As the Director of the Modern Slavery Police Transformation Programme she led an uplift in police activity and increase in police expertise across England and Wales, and developed new operating capabilities inside NCA, law enforcement partners and inside Europol. As the Director of the West Midlands Violence Reduction Partnership she enabled system change across community, child protection and criminal justice partnerships and supported the development, evaluation and mainstreaming of a number of interventions to prevent youth violence.

She was recognised in the New Years Honours in 2022 for her work on behalf of victims and survivors of modern slavery and the identification and support of  vulnerable children during the pandemic. She is now a Deputy Director within National Police Chiefs Council’s Vulnerability Knowledge and Practice Programme, which helps police forces in England and Wales and other partners strengthen the work they do to prevent harm to children. 

Peter Walker - St Giles Trust

Peter Walker is a Team Manager with the charity St Giles Trust. Peter has dedicated his career to helping those in need, particularly young people who have been affected by physical trauma and violence. As a Team Manager in the A&E departments in five hospitals in the Midlands, Peter oversees teams that work tirelessly to provide critical care and support to those in crisis. His expertise in dealing with youth violence is second to none, and he has been recognised for his innovative and effective approach to addressing this complex issue.

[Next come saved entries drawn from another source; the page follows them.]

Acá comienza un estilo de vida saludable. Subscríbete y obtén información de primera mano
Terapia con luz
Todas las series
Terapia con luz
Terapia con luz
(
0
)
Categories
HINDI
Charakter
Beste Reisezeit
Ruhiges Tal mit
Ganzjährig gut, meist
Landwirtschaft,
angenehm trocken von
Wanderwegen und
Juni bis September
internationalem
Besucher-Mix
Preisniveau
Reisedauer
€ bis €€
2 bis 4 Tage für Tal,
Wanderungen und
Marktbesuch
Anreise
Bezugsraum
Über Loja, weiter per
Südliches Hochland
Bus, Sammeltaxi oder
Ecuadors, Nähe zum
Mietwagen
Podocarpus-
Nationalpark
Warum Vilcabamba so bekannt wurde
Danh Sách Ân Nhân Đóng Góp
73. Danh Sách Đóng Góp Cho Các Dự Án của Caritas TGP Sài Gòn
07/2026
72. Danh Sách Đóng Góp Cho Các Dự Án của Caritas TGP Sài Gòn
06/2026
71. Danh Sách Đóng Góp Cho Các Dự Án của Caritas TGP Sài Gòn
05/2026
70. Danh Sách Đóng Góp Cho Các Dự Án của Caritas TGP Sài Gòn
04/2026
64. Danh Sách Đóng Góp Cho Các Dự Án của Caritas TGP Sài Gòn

As a qualified Counsellor and former University Lecturer, Peter is also passionate about teaching others how to communicate with young people (in hospital settings) who have experienced physical trauma, and his insights and expertise have helped countless individuals and organisations better understand and serve this vulnerable population. He and his team remain dedicated to delivering a compassionate service, with an unwavering commitment to helping young people make correct life choices.

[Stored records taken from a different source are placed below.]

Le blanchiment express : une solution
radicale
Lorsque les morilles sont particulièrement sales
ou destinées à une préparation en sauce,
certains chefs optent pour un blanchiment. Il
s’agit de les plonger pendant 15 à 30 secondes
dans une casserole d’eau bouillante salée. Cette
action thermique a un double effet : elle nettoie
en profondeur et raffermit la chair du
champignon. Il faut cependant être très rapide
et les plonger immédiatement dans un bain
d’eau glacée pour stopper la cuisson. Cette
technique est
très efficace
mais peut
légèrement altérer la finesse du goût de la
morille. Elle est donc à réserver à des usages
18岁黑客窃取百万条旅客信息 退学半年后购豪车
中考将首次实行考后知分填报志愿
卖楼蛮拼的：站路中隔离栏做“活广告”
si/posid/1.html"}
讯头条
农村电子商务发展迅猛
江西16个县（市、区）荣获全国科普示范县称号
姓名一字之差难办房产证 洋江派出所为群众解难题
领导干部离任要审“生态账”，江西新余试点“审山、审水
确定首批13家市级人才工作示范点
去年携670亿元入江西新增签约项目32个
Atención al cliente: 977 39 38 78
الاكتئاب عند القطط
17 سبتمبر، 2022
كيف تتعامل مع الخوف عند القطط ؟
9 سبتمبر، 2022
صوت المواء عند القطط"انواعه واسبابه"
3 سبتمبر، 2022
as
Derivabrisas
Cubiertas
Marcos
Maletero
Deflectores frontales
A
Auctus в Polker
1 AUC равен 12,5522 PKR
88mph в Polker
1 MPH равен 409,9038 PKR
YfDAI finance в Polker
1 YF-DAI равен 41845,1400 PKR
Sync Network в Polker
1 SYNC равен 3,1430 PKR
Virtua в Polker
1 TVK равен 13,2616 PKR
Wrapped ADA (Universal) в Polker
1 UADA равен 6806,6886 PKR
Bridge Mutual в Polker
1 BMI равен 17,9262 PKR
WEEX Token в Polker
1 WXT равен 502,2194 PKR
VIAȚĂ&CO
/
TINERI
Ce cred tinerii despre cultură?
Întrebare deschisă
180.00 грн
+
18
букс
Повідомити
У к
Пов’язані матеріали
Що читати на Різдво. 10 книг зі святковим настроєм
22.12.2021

Dr Phil Williams - University of Pittsburgh, USA

Dr Phil Williams is Professor Emeritus, the University of Pittsburgh. During the last 30 years his research has focused primarily on transnational organized crime, and he has written on this in Survival, Washington Quarterly, The Bulletin on Narcotics, Scientific American, Crime Law and Social Change, and International Peacekeeping.

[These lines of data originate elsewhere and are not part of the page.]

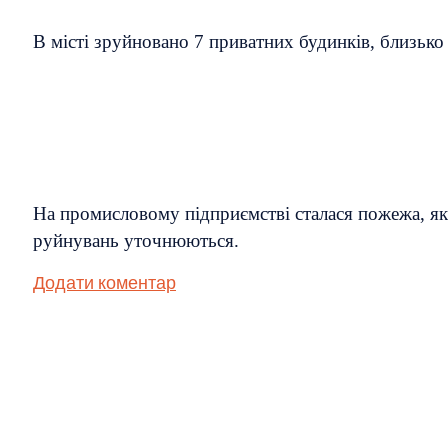
В місті зруйновано 7 приватних будинків, близько 
На промисловому підприємстві сталася пожежа, яку
руйнувань уточнюються.
Додати коментар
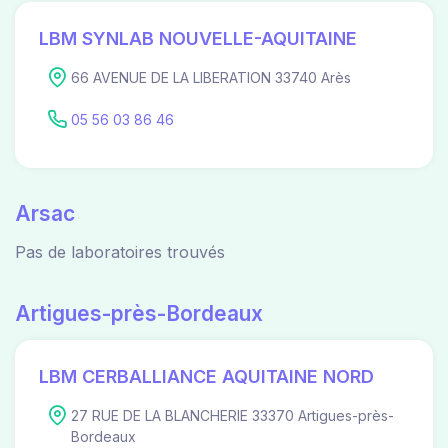
LBM SYNLAB NOUVELLE-AQUITAINE
66 AVENUE DE LA LIBERATION 33740 Arès
05 56 03 86 46
Arsac
Pas de laboratoires trouvés
Artigues-près-Bordeaux
LBM CERBALLIANCE AQUITAINE NORD
27 RUE DE LA BLANCHERIE 33370 Artigues-près-
Bordeaux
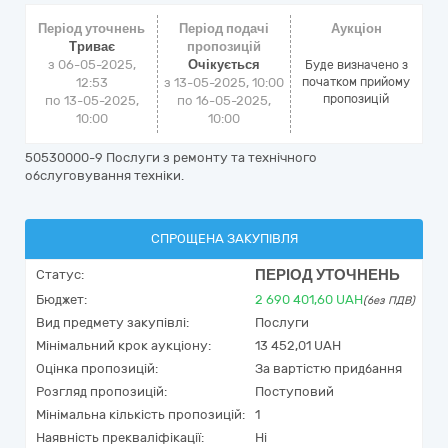
Період уточнень
Період подачі
Аукціон
Триває
пропозицій
з 06-05-2025,
Очікується
Буде визначено з
12:53
з 13-05-2025, 10:00
початком прийому
пропозицій
по 13-05-2025,
по 16-05-2025,
10:00
10:00
50530000-9 Послуги з ремонту та технічного
обслуговування техніки.
СПРОЩЕНА ЗАКУПІВЛЯ
ПЕРІОД УТОЧНЕНЬ
Статус:
Бюджет:
2 690 401,60
UAH
(без ПДВ)
Вид предмету закупівлі:
Послуги
Мінімальний крок аукціону:
13 452,01 UAH
Оцінка пропозицій:
За вартістю придбання
Розгляд пропозицій:
Поступовий
Мінімальна кількість пропозицій:
1
Наявність прекваліфікації:
Ні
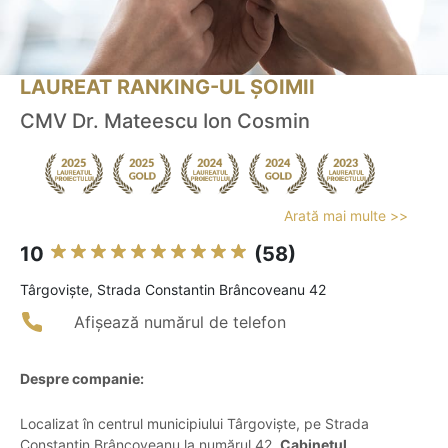
LAUREAT RANKING-UL ȘOIMII
CMV Dr. Mateescu Ion Cosmin
Arată mai multe >>
10
(58)
Târgovişte, Strada Constantin Brâncoveanu 42
Afișează numărul de telefon
Despre companie:
Localizat în centrul municipiului Târgoviște, pe Strada
Constantin Brâncoveanu la numărul 42,
Cabinetul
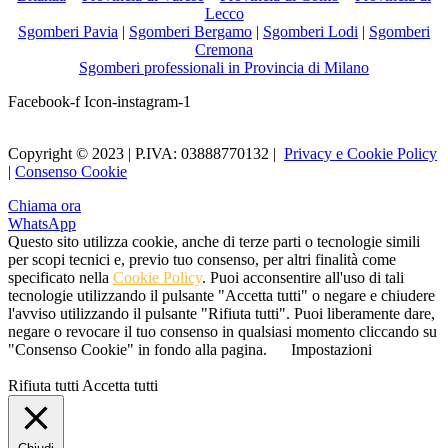
Lecco
Sgomberi Pavia
|
Sgomberi Bergamo
|
Sgomberi Lodi
|
Sgomberi
Cremona
Sgomberi professionali in Provincia di Milano
Facebook-f
Icon-instagram-1
Copyright © 2023 | P.IVA: 03888770132 |
Privacy e Cookie Policy
|
Consenso Cookie
Chiama ora
WhatsApp
Questo sito utilizza cookie, anche di terze parti o tecnologie simili
per scopi tecnici e, previo tuo consenso, per altri finalità come
specificato nella
Cookie Policy
. Puoi acconsentire all'uso di tali
tecnologie utilizzando il pulsante "Accetta tutti" o negare e chiudere
l'avviso utilizzando il pulsante "Rifiuta tutti". Puoi liberamente dare,
negare o revocare il tuo consenso in qualsiasi momento cliccando su
"Consenso Cookie" in fondo alla pagina.
Impostazioni
Rifiuta tutti
Accetta tutti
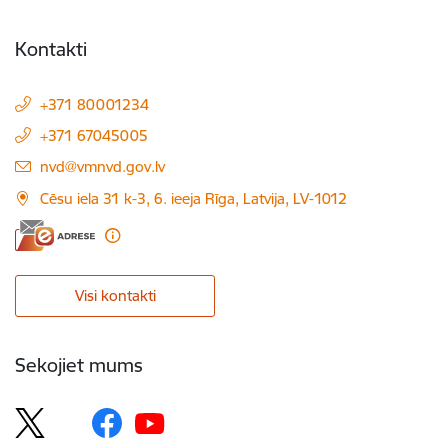
Kontakti
+371 80001234
+371 67045005
E-pasts:
nvd@vmnvd.gov.lv
Cēsu iela 31 k-3, 6. ieeja Rīga, Latvija, LV-1012
Visi kontakti
Sekojiet mums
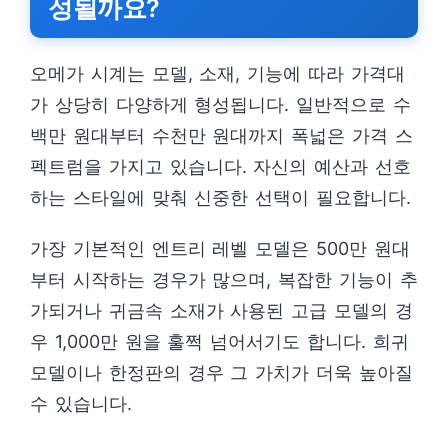
성될까요?
오메가 시계는 모델, 소재, 기능에 따라 가격대
가 상당히 다양하게 형성됩니다. 일반적으로 수
백만 원대부터 수천만 원대까지 폭넓은 가격 스
펙트럼을 가지고 있습니다. 자신의 예산과 선호
하는 스타일에 맞춰 신중한 선택이 필요합니다.
가장 기본적인 엔트리 레벨 모델은 500만 원대
부터 시작하는 경우가 많으며, 복잡한 기능이 추
가되거나 귀금속 소재가 사용된 고급 모델의 경
우 1,000만 원을 훌쩍 넘어서기도 합니다. 희귀
모델이나 한정판의 경우 그 가치가 더욱 높아질
수 있습니다.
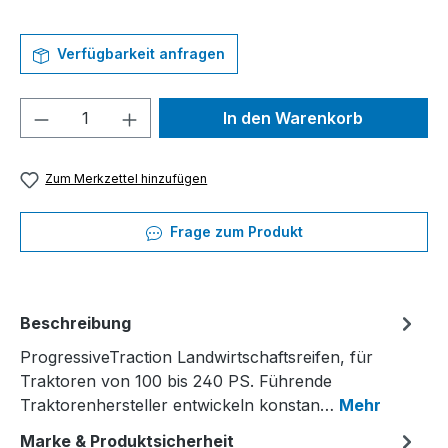
Verfügbarkeit anfragen
Produkt Anzahl: Gib den gewünschten We
In den Warenkorb
Zum Merkzettel hinzufügen
Frage zum Produkt
Beschreibung
ProgressiveTraction Landwirtschaftsreifen, für
Traktoren von 100 bis 240 PS. Führende
Traktorenhersteller entwickeln konstan…
Mehr
Marke & Produktsicherheit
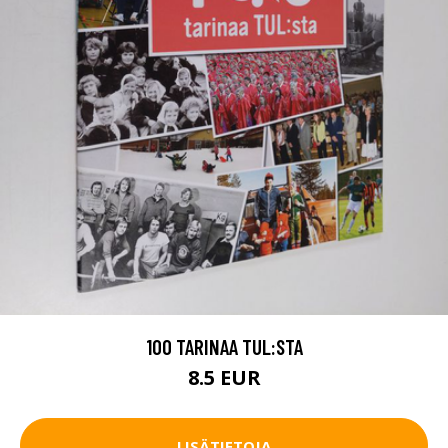
100 TARINAA TUL:STA
8.5 EUR
LISÄTIETOJA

He has also published books on national security issues.  In addition, Dr. Williams has been a consultant to both UNODC and United States government agencies and has also given congressional testimony on organized crime. His most recent work, coedited with Michael Glass and Taylor Seybolt, is Urban Violence, Resilience and Security: Governance Responses in the Global South published by Elgar in January 2022. He also has a forthcoming book on Organized Crime and Illicit Economies in North Africa and is currently preparing a report The Future of Organized Crime for the Global Initiative Against Transnational Organized Crime. 


Reception

Our drinks reception will start at 5pm, with the event concluding at 7pm.